Thursday, August 23, 2007

The Bookman's Melancholy

I am in the process of decimating my library. Actually, it's worse than that. I have had to set myself the goal of reducing my collection of books by at least two thirds.

This is a painful process for someone whose life has always centered around the written word, both his own and others. Don't misunderstand me, I appreciate a good movie, and although I seldom watch television these days, I enjoy some of it quite a bit.

But I grew up with books, and they are my first love. My parents say that I first started to read on my own when I was three-years-old. By the time I was in 5th grade, my bedroom was filled with bookshelves from wall to wall. As a freshman in high school, I was the only person other than the librarians to have a stack pass to the city library. (They told me that it was self-defense since I read so much and such varied subjects that it was easier to let me get my own books than for them to be constantly searching out yet another obscure book.)

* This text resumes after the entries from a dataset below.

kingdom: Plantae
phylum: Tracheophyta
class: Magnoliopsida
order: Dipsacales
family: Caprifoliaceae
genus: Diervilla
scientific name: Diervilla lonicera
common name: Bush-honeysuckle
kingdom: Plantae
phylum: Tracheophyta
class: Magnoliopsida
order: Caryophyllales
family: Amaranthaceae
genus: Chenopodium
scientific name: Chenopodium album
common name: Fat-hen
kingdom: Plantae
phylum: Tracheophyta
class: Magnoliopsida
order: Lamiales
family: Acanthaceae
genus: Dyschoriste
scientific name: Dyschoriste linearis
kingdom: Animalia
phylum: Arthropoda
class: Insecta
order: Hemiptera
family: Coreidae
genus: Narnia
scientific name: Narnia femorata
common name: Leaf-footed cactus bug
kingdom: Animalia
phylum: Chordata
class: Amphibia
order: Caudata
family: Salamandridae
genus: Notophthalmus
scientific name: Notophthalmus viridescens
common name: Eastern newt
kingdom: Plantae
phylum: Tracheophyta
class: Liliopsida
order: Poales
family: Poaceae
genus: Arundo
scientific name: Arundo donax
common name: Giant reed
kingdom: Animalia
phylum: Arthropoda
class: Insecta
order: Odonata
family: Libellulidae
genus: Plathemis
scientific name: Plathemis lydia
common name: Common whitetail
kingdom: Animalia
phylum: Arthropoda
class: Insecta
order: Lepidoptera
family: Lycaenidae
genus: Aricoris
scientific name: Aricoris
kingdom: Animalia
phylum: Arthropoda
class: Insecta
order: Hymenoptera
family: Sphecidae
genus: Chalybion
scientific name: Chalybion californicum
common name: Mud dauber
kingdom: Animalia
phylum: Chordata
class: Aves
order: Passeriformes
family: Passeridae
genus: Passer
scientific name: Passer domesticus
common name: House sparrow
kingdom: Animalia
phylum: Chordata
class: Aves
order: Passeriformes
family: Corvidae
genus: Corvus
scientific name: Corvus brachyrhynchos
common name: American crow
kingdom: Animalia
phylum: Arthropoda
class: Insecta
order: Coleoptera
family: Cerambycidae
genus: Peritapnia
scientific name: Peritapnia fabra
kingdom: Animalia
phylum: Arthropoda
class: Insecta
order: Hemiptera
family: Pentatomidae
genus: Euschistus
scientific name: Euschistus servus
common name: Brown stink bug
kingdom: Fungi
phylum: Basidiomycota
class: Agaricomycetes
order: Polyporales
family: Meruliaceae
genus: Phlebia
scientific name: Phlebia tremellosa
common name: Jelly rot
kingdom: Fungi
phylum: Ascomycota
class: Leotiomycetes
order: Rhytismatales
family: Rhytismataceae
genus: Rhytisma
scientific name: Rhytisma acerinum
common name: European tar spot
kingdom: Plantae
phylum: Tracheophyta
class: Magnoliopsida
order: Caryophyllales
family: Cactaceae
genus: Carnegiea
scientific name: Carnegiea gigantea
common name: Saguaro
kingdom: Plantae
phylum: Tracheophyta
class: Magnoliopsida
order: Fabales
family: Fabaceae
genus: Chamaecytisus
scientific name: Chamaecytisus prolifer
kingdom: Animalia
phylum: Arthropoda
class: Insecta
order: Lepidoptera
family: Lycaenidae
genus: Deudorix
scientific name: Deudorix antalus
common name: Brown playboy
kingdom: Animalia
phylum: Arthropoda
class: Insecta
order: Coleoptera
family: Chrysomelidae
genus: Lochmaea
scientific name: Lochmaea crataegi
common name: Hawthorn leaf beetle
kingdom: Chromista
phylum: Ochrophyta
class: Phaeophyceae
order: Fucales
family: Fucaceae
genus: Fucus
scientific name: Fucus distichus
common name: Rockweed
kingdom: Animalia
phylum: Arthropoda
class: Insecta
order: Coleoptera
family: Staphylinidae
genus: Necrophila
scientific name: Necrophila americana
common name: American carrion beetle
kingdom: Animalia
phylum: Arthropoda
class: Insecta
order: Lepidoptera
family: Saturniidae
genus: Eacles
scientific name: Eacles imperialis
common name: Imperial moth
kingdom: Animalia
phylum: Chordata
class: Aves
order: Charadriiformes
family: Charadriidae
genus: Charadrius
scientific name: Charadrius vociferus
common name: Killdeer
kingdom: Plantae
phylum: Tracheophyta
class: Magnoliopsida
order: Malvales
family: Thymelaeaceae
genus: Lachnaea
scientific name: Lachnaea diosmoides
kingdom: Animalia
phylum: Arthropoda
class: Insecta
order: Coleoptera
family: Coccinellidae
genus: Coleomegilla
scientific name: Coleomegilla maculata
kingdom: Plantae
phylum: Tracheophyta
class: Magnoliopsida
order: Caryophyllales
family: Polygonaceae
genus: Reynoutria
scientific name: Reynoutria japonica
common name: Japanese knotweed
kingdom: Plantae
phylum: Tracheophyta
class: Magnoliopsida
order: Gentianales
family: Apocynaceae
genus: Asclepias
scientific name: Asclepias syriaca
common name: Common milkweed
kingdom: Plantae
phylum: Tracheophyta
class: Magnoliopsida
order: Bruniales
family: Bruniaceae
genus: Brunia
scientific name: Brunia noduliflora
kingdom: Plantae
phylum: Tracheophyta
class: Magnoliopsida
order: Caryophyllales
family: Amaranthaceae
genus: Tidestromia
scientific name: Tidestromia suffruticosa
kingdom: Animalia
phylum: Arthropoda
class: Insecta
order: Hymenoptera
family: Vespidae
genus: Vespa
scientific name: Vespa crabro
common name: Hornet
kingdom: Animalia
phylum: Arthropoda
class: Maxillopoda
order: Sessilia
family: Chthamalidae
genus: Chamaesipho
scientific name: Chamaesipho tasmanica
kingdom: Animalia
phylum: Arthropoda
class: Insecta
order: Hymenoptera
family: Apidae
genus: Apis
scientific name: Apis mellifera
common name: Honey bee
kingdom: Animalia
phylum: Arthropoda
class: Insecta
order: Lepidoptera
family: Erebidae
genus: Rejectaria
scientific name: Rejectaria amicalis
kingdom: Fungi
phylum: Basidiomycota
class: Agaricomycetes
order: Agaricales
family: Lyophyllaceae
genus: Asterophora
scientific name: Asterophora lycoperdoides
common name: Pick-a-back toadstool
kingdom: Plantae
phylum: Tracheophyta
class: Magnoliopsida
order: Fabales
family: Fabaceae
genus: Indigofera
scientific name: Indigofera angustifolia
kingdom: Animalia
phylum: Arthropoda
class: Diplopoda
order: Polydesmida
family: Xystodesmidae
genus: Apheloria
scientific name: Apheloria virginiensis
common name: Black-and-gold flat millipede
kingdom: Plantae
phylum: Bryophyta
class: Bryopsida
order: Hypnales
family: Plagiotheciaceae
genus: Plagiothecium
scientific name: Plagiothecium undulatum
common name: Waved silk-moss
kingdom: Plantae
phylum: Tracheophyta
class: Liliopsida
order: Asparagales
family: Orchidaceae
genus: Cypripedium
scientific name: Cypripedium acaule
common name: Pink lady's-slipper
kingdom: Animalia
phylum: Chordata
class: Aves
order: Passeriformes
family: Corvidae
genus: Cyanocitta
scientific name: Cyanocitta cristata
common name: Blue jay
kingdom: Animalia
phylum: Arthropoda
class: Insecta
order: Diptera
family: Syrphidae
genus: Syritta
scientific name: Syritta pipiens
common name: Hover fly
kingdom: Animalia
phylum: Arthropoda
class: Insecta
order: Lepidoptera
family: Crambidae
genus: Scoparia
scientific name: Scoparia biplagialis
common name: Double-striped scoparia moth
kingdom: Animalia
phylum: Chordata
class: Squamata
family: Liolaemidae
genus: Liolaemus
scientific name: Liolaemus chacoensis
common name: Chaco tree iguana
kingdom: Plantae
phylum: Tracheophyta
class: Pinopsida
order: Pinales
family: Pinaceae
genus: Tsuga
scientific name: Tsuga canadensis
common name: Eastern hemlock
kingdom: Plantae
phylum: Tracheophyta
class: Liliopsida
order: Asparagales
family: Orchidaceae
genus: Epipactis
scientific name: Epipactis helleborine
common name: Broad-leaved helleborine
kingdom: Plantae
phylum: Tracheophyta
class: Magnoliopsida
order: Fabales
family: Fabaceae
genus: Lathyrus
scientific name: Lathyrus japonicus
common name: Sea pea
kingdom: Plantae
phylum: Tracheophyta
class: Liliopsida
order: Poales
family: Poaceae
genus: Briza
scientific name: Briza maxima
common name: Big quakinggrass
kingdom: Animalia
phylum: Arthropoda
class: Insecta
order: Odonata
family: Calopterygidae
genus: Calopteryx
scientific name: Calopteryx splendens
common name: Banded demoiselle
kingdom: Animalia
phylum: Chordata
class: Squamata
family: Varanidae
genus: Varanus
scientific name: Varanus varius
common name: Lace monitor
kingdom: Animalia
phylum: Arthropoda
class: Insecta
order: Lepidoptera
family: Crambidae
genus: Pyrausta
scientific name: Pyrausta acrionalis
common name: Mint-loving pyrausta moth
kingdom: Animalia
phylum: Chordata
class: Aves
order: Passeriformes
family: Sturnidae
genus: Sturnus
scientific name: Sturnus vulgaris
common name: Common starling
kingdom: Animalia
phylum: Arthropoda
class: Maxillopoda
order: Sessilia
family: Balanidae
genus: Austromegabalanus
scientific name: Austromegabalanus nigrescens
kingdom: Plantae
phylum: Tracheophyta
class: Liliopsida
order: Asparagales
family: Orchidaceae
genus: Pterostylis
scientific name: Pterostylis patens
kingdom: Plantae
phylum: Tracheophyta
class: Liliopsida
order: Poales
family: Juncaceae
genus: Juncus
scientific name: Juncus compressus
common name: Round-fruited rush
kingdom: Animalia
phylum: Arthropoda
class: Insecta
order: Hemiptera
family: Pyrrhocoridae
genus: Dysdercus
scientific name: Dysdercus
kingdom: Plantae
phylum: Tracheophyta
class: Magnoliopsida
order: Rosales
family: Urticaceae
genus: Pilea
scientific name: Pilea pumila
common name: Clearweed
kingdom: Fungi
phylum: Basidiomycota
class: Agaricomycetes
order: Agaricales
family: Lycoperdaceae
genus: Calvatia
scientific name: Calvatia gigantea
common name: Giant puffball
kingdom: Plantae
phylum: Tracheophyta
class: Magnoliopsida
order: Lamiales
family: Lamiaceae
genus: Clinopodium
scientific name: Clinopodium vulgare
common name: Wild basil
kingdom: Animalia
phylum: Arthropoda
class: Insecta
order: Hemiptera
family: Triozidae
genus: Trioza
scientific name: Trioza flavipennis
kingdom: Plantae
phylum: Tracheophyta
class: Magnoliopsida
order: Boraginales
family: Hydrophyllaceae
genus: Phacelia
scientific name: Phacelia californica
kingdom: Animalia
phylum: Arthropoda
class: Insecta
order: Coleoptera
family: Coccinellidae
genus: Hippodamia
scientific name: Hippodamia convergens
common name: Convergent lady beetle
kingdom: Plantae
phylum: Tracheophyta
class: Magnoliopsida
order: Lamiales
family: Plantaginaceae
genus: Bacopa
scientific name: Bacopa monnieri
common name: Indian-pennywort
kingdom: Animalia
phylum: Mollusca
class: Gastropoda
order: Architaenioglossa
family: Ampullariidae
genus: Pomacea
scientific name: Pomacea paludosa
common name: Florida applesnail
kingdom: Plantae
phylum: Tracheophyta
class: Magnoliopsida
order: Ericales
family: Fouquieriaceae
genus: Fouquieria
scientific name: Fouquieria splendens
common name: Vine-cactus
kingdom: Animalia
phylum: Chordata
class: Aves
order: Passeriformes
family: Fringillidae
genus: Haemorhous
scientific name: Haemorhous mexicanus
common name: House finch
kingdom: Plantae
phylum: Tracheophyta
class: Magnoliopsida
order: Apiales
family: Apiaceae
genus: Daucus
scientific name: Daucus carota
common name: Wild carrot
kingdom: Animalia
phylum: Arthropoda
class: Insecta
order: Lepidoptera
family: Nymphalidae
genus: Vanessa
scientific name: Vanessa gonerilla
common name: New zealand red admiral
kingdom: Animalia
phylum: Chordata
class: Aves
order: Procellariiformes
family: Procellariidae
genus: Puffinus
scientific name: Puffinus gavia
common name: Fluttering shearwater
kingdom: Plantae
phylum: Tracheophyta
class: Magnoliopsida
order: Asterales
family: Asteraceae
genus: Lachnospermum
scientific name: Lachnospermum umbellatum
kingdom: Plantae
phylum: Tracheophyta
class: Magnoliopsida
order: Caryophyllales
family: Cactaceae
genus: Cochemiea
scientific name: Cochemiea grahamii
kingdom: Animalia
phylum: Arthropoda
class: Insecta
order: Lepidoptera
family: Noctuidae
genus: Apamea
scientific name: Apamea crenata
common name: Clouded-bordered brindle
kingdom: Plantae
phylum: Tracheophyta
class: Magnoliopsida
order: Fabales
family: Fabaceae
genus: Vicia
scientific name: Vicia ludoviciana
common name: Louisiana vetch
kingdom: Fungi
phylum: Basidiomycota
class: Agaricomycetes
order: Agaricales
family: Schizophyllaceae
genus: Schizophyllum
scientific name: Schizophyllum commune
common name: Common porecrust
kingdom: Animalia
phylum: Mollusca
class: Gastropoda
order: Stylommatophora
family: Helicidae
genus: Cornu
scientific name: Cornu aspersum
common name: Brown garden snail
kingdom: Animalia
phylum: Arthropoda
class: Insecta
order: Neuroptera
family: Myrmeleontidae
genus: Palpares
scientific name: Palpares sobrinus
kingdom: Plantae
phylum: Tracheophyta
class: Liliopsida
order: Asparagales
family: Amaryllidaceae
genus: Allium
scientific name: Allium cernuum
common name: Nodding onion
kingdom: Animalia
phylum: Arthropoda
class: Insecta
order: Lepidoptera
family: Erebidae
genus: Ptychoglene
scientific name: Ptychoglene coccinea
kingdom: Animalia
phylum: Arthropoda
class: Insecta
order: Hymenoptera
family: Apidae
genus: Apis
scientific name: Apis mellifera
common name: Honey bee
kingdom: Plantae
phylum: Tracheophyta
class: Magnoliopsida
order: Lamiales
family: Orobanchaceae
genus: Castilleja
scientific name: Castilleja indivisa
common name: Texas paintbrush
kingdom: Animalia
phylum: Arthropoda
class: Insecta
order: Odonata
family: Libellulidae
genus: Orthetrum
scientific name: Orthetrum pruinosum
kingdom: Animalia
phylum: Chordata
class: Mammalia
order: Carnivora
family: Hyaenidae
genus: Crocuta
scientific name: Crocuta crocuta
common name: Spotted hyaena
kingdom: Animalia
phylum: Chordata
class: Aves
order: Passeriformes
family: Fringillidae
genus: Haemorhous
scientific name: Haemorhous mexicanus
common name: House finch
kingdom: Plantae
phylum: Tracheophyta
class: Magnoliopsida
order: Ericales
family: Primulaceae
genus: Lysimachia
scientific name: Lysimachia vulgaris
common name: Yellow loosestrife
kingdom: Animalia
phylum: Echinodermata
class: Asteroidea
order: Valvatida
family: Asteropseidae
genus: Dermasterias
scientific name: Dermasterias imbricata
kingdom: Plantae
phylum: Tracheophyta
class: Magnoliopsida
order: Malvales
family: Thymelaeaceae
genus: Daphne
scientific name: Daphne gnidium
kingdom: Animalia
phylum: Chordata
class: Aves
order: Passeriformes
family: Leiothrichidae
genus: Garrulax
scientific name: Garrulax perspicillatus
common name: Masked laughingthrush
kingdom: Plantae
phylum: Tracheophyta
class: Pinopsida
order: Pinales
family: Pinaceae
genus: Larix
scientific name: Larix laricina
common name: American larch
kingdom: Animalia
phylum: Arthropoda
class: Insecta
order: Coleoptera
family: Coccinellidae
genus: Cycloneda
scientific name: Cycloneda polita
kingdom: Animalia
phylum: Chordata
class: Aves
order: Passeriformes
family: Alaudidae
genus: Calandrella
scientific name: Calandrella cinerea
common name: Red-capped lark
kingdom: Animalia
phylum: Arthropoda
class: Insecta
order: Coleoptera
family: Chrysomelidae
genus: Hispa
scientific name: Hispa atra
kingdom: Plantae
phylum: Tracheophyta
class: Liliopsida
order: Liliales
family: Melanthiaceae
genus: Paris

The size of my personal library peaked many years ago at about 10,000 or so volumes. Since then I have tried to impose some discipline. Until then, any book that I liked, or thought that I might like better in the future, or that I thought I might need for research, etc. could easily find itself a home on my shelves. Well actually it would have had to be a book that was intolerably bad in some way not to achieve at least a temporary adoption.

These days, I try hard to be diligent about culling but, I probably have over one thousand books in this room alone, and another 500 or so scattered elsewhere throughout the house. Several of my bookshelves are stacked two layers deep.

People don't read as much as they used to, or so I am told. I guess that must be true since even the well-read among my friends are startled by the volume of books on the walls of my study. I must be out-of-date.

I have mentioned before, when in a listing frame of mind, some of the books that live here with me, so I will not revisit them all. But to return to the subject of this blog, I would like to examine here the melancholia of a bookman in the process of divorcing his companions.

Here is, as the King of Siam would put it, a puzzlement. I have three copies of Rabelais' works. Each contains the same text translated by the same translator, yet each has its own unique charm. Which of them shall be sent away, expelled from its place on the shelf? How am I to make a choice?

The first cut is easy. One of the copies is a paperback used only for reading to save wear and tear on the other two. With only a small pang I place the tattered Penguin paperback into the box to be joined later by other outcasts.

But the second choice is hard. The two hardcover books sit next to me as I write, waiting to learn their fate. The smaller is covered in brown cloth with goldleaf title on the spine and an illustration in gold on the front cover. Published by Chatto and Windus in 1879, it contains "numerous" illustrations by the great Gustave Dore. Illustrations even more delightful than those he made for Dante's "Divine Comedy". They are wicked, bawdy, and powerful.

Dore's illustration of baby Gargantua

... and yet ...

The book with the red cover has no date on it, but I know that it was published in 1927. It contains the same text, but this one was illustrated by Frank C Pape, an artist now mostly forgotten except by a few fanatics (in whose company I eagerly count myself). He is an illustrator whose delightfully vicious sense of humor was so perfect that James Branch Cabell once wrote him a letter apologizing that his text was no match for Pape's illustrations.

Detail of a Pape illustration from Cabell's "Figures of Earth"

How do I choose between them?

The simple answer is ... I cannot. I place the two books back on the shelf.

My wife comes in to see how my task is progressing. She looks in the box at the single paperback, laughs and shakes her head. She pats me on the shoulder, kisses my on the ear and tells me to keep up the good work.